Inside a Salon
Connecting small, influential groups of people in authentic and sensory ways.
Like in traditional diplomacy, our salons use cultural tools such as food, drink, and art to break down barriers, bring people together around shared purpose, and create an intimate space for honest dialogue. Food, drink and art (which may include music, visual arts, fashion, scent, design, or other art forms) allow guests to connect and communicate with and without words on a more emotional level that activates all five senses. This facilitates more authentic conversation and exchange among small inspiring groups of leaders.
The Art of Conversation.
Our monthly salons are twelve guests (twenty-four over a two night salon series).
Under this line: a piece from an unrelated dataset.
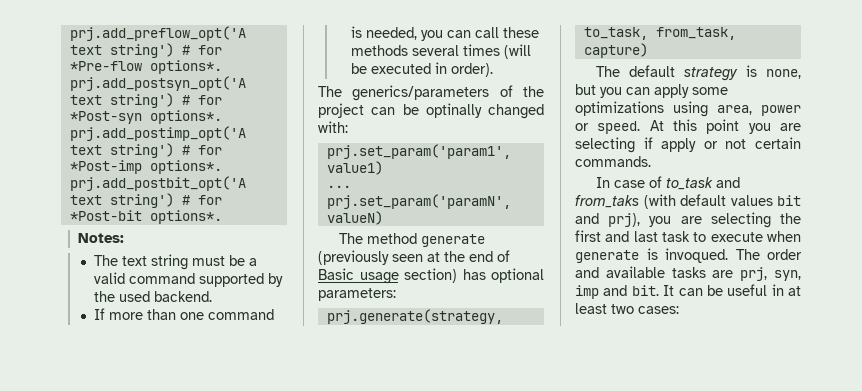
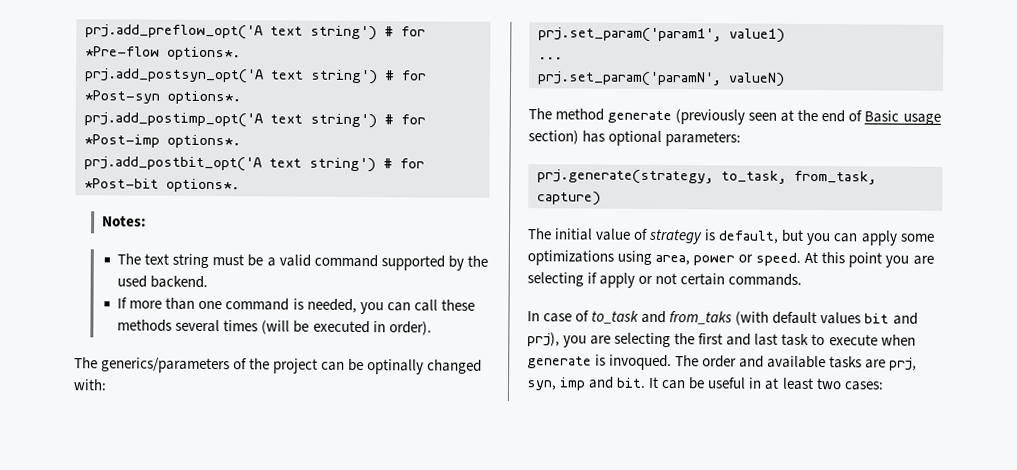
[629,65,676,77] default -> [554,228,649,241] initial value of
[766,69,801,79] none, -> [718,230,780,244] default,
We keep the number of people at the table intentionally small to maintain the intimacy and outcome-orientation of our “whole table conversation.” In historic or architectural settings, we engage 20-30 guests (60-100 over a three night salon series). Guests come from a range of backgrounds and fields – arts, sciences, politics, sports, international affairs, philosophy or entrepreneurship — to share in conversation on a particular topic.
The format of our structured conversations is inspired by diplomacy and community organizing. Our model follows a “me, us, we” format inspired by public narrative training. This format allows salon participants to identify themselves with the conversation through a personal "me" icebreaker, build a “story of us” with other participants around a topic or cause, and then decide how "we" want to take action together.
Conversations that support causes, artists, thinkers, storytellers and innovators.
Our salons focus on topics that matter to our country today, like women and girls, entrepreneurship, civic innovation, civil political discourse, food, race, youth, global affairs, technology ("geeks and wonks"), and social justice. Our salons result in collaborations -- brain trusts -- that help advance a cause or an outcome.
Our salons also act as launching pads to introduce emerging talent in arts and culture, provide feedback to clients, and advocate for aligned partners working in social impact, art, media, food, and politics.
Space as conversation.
Salonniere holds salon conversations in three kinds of spaces. First, our unique salon space in Detroit: a glass-enclosed townhouse built in 1959 by famed architect Mies van der rohe, which is itself an artwork. Second, in private living rooms across the country and world. And, third, in unique historic, architectural or forgotten spaces.
One of the most celebrated projects of Mies van der rohe’s career, Detroit’s Lafayette Park is the perfect venue for intimate monthly salons. And Detroit is a great place for the tough courageous conversations that matter to our country right now.
We hold salons in the private living rooms and at the kitchen tables of women guest "salonnieres" across the country, and in artistic, historic and forgotten spaces in Detroit and other cities that themselves spark important conversations about transformation, art, innovation, and social justice.